2026-03-17 Papers

1/2

Paper 1

OpenSeeker: Democratizing Frontier Search Agents by Fully Open-Sourcing Training Data

Published: 2026-03-16

Link: http://arxiv.org/pdf/2603.15594

1. 📘 Topic and Domain: The paper presents OpenSeeker, a fully open-source search agent for web-based information retrieval in the domain of Large Language Model agents.

2. 💡 Previous Research and New Ideas: Building on ReAct paradigm and existing search agents dominated by corporations, the paper proposes fact-grounded scalable controllable QA synthesis and denoised trajectory synthesis to democratize high-quality training data.

3. ❓ Problem: The paper addresses the lack of transparent, high-quality training data for search agents, which has been monopolized by industrial giants and hindered open-source community progress.

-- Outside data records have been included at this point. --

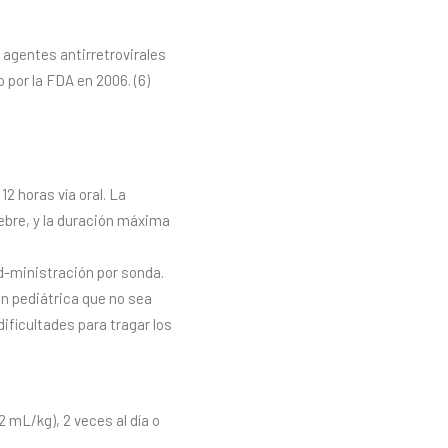
 agentes antirretrovirales
 por la FDA en 2006. (6)
 horas vía oral. La
fiebre, y la duración máxima
ad-ministración por sonda.
ón pediátrica que no sea
ificultades para tragar los
 mL/kg), 2 veces al día o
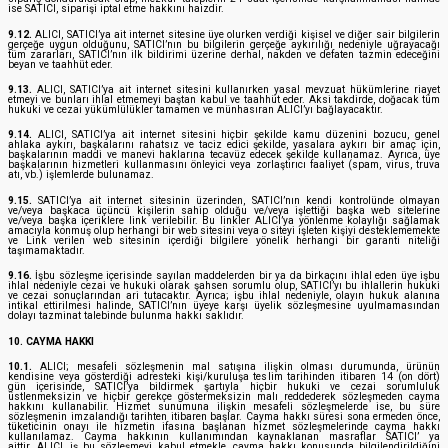
ise SATICI, siparişi iptal etme hakkını haizdir.
9.12.
ALICI, SATICI’ya ait internet sitesine üye olurken verdiği kişisel ve diğer sair bilgilerin
gerçeğe uygun olduğunu, SATICI’nın bu bilgilerin gerçeğe aykırılığı nedeniyle uğrayacağı
tüm zararları, SATICI’nın ilk bildirimi üzerine derhal, nakden ve defaten tazmin edeceğini
beyan ve taahhüt eder.
9.13.
ALICI, SATICI’ya ait internet sitesini kullanırken yasal mevzuat hükümlerine riayet
etmeyi ve bunları ihlal etmemeyi baştan kabul ve taahhüt eder. Aksi takdirde, doğacak tüm
hukuki ve cezai yükümlülükler tamamen ve münhasıran ALICI’yı bağlayacaktır.
9.14.
ALICI, SATICI’ya ait internet sitesini hiçbir şekilde kamu düzenini bozucu, genel
ahlaka aykırı, başkalarını rahatsız ve taciz edici şekilde, yasalara aykırı bir amaç için,
başkalarının maddi ve manevi haklarına tecavüz edecek şekilde kullanamaz. Ayrıca, üye
başkalarının hizmetleri kullanmasını önleyici veya zorlaştırıcı faaliyet (spam, virus, truva
atı, vb.) işlemlerde bulunamaz.
9.15.
SATICI’ya ait internet sitesinin üzerinden, SATICI’nın kendi kontrolünde olmayan
ve/veya başkaca üçüncü kişilerin sahip olduğu ve/veya işlettiği başka web sitelerine
ve/veya başka içeriklere link verilebilir. Bu linkler ALICI’ya yönlenme kolaylığı sağlamak
amacıyla konmuş olup herhangi bir web sitesini veya o siteyi işleten kişiyi desteklememekte
ve Link verilen web sitesinin içerdiği bilgilere yönelik herhangi bir garanti niteliği
taşımamaktadır.
9.16.
İşbu sözleşme içerisinde sayılan maddelerden bir ya da birkaçını ihlal eden üye işbu
ihlal nedeniyle cezai ve hukuki olarak şahsen sorumlu olup, SATICI’yı bu ihlallerin hukuki
ve cezai sonuçlarından ari tutacaktır. Ayrıca; işbu ihlal nedeniyle, olayın hukuk alanına
intikal ettirilmesi halinde, SATICI’nın üyeye karşı üyelik sözleşmesine uyulmamasından
dolayı tazminat talebinde bulunma hakkı saklıdır.
10. CAYMA HAKKI
10.1.
ALICI; mesafeli sözleşmenin mal satışına ilişkin olması durumunda, ürünün
kendisine veya gösterdiği adresteki kişi/kuruluşa teslim tarihinden itibaren 14 (on dört)
gün içerisinde, SATICI’ya bildirmek şartıyla hiçbir hukuki ve cezai sorumluluk
üstlenmeksizin ve hiçbir gerekçe göstermeksizin malı reddederek sözleşmeden cayma
hakkını kullanabilir. Hizmet sunumuna ilişkin mesafeli sözleşmelerde ise, bu süre
sözleşmenin imzalandığı tarihten itibaren başlar. Cayma hakkı süresi sona ermeden önce,
tüketicinin onayı ile hizmetin ifasına başlanan hizmet sözleşmelerinde cayma hakkı
kullanılamaz. Cayma hakkının kullanımından kaynaklanan masraflar SATICI’ ya
aittir. ALICI, iş bu sözleşmeyi kabul etmekle, cayma hakkı konusunda bilgilendirildiğini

4. 🛠️ Methods: The authors use graph expansion and entity obfuscation to generate complex multi-hop QA pairs, and employ retrospective summarization during trajectory synthesis to denoise web content while training on raw data.

5. 📊 Results and Evaluation: OpenSeeker achieves state-of-the-art performance among open-source agents across four benchmarks (BrowseComp: 29.5%, BrowseComp-ZH: 48.4%, xbench: 74.0%, WideSearch: 59.4%) using only 11.7k samples and simple SFT, even surpassing some industrial models trained with extensive resources.

OpenSeeker: Democratizing Frontier Search Agents by Fully Open-Sourcing Training Data

1/2

Paper 2

Grounding World Simulation Models in a Real-World Metropolis

Published: 2026-03-16

Link: http://arxiv.org/pdf/2603.15583

1. 📘 Topic and Domain: The paper presents a real-world grounded video world simulation model that generates city-scale videos anchored in actual urban environments, specifically Seoul.

2. 💡 Previous Research and New Ideas: Building on pretrained video world models and diffusion transformers, the paper introduces retrieval-augmented generation using street-view images to ground video generation in real locations rather than imagined environments.

3. ❓ Problem: The paper addresses the limitation that existing world models operate in entirely imagined environments, proposing to generate temporally consistent, spatially faithful videos grounded in actual physical locations.

4. 🛠️ Methods: The authors use cross-temporal pairing to handle temporal misalignment, synthetic urban datasets for trajectory diversity, view interpolation for sparse data, and a Virtual Lookahead Sink mechanism for long-horizon stability.

5. 📊 Results and Evaluation: SWM outperforms existing world models on benchmarks across Seoul, Busan, and Ann Arbor in visual quality, camera adherence, temporal coherence, and structural fidelity, maintaining stable generation over trajectories reaching hundreds of meters.

Grounding World Simulation Models in a Real-World Metropolis

1/2

Paper 3

AI Can Learn Scientific Taste

Published: 2026-03-15

Link: http://arxiv.org/pdf/2603.14473

1. 📘 Topic and Domain: The paper focuses on training AI models to develop scientific taste - the ability to judge and propose research ideas with high potential impact - in the domain of AI for scientific research.

2. 💡 Previous Research and New Ideas: Building on reinforcement learning paradigms like RLHF and RLVR, the paper proposes Reinforcement Learning from Community Feedback (RLCF), a novel approach that uses large-scale citation data as community signals to train models for scientific judgment and ideation.

3. ❓ Problem: The paper addresses the gap between current AI scientists' technical capabilities and human scientists' ability to identify high-impact research directions, aiming to enhance AI's capacity for scientific taste beyond just executing research tasks.

4. 🛠️ Methods: The authors use GRPO to train Scientific Judge on 700K citation-based paper pairs for preference modeling, then employ Comparison-Based GRPO with Scientific Judge as a reward model to train Scientific Thinker for generating high-impact research ideas.

5. 📊 Results and Evaluation: Scientific Judge achieves 80.6% accuracy, outperforming GPT-4o and Gemini 3 Pro, and generalizes across time, fields, and peer-review metrics; Scientific Thinker achieves 81.5% win rate against baseline models in proposing higher-impact research ideas.